PROBLEM STATEMENT: Report all lines from the entries below in which "knee" appears.

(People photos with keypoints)
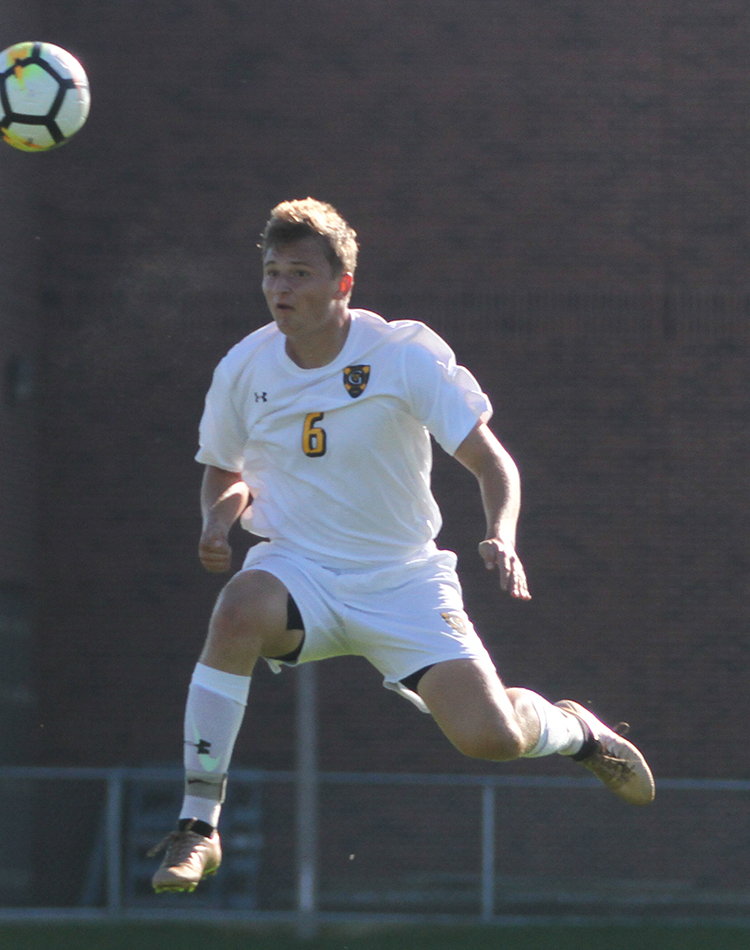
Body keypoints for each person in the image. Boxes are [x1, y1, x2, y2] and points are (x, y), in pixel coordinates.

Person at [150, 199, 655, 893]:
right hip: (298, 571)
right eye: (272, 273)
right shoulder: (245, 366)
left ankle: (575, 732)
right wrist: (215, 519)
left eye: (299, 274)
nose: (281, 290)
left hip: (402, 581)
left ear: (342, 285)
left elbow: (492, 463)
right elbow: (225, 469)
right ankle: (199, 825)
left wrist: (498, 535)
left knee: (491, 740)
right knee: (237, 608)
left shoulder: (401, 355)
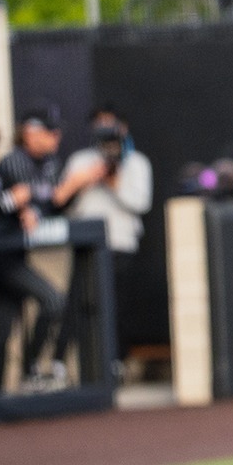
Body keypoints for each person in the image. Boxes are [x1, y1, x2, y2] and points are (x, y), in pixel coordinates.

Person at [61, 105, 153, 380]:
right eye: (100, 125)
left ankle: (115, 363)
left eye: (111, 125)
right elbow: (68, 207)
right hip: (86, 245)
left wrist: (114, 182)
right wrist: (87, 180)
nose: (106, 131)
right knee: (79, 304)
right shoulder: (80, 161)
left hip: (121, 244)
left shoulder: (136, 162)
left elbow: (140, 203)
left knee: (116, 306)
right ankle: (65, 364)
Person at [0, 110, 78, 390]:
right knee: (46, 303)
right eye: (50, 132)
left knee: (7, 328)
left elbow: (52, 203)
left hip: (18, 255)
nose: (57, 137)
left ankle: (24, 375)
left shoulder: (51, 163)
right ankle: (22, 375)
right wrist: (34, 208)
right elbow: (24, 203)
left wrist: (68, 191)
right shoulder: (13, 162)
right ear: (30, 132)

EXERCISE ANSWER:
left knee: (491, 740)
right knee: (237, 608)
right knee: (79, 304)
left knee: (116, 306)
right knee: (46, 303)
left knee: (7, 328)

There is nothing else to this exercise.